[INPUT MATERIAL]
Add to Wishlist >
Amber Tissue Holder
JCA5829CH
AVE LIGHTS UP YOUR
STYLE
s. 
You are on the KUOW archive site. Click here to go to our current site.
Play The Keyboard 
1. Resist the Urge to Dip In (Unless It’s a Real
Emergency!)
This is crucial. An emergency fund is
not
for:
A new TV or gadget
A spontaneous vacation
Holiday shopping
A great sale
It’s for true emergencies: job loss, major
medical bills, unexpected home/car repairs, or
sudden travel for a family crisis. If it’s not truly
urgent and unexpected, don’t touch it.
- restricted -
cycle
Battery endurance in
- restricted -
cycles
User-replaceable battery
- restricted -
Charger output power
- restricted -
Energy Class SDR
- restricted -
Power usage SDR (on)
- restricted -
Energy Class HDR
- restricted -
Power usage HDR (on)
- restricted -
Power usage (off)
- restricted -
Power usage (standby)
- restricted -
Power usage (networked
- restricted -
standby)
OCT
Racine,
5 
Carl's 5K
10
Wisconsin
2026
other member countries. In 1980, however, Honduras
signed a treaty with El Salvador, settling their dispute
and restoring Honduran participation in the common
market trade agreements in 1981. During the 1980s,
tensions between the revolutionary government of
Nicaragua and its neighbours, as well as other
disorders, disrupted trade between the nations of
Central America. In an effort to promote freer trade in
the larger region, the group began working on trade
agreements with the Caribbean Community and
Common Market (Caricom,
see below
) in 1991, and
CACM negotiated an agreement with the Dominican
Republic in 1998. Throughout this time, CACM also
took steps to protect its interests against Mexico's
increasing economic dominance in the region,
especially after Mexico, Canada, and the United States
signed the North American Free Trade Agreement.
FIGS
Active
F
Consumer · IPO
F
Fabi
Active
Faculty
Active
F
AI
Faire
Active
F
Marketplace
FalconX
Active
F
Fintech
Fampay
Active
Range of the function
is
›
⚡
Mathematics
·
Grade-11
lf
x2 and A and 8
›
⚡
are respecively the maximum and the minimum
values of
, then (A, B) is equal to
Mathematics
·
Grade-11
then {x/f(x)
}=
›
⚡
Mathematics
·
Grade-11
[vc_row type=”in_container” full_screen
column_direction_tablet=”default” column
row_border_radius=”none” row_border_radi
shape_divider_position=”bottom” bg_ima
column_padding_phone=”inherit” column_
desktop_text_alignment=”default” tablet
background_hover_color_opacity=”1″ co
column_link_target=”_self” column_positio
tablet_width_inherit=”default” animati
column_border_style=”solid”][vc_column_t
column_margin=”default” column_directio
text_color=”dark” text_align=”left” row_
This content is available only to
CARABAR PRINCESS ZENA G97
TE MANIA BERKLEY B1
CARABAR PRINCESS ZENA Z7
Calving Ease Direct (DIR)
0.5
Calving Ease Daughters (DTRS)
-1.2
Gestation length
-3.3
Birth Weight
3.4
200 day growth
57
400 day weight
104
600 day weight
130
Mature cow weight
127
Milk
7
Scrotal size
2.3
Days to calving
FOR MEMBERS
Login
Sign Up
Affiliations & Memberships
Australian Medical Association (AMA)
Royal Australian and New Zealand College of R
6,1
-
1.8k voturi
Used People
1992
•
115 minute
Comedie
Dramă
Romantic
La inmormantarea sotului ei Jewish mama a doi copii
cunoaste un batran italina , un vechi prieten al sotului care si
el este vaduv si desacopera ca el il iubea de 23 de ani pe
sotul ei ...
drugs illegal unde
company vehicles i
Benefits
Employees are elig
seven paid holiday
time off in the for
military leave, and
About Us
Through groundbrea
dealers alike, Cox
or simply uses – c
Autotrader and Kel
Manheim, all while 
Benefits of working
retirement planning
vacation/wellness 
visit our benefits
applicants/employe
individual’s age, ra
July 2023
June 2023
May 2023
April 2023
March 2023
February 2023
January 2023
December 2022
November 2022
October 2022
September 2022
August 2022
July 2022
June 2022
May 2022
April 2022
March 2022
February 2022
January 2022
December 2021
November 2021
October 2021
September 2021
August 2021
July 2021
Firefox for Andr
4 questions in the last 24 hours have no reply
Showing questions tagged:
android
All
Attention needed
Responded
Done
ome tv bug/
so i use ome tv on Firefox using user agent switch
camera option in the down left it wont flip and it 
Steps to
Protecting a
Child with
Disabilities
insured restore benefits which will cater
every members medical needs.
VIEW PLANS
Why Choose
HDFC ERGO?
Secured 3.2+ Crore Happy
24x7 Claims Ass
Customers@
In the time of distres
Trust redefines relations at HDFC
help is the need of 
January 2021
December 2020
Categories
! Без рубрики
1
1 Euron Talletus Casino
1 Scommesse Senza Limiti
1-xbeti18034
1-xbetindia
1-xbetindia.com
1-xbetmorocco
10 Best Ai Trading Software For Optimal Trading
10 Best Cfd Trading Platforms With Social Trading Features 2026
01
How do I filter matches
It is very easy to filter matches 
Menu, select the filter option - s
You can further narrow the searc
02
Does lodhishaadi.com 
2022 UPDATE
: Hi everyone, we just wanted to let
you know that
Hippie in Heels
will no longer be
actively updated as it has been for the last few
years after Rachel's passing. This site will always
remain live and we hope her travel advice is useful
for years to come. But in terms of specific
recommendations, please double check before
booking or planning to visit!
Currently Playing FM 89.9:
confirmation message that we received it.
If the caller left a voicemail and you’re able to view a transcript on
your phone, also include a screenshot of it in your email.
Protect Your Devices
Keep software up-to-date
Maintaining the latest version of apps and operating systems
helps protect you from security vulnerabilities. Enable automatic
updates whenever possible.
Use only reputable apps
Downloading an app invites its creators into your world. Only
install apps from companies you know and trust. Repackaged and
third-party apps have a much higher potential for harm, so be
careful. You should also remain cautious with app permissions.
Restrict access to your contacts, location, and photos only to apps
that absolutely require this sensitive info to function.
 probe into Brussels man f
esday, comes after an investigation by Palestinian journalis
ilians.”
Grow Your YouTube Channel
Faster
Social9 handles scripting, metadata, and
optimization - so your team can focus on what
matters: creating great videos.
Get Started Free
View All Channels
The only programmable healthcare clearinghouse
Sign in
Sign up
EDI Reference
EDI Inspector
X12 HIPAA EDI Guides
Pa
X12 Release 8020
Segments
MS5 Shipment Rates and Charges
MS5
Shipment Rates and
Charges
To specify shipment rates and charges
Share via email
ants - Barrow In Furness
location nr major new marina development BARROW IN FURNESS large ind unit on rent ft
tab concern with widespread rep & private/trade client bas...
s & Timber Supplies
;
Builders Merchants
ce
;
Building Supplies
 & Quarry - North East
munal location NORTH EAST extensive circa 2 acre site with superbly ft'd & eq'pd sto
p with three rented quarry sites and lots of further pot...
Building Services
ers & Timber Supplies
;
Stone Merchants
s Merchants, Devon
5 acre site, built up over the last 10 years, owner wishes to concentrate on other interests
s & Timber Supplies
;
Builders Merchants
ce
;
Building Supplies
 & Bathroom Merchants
[/INPUT MATERIAL]
**WHAT TO WORK ON:** Return only the lines of the records in which the string "CACM" appears.

**RESULT FOR THIS TASK:**
CACM negotiated an agreement with the Dominican
Republic in 1998. Throughout this time, CACM also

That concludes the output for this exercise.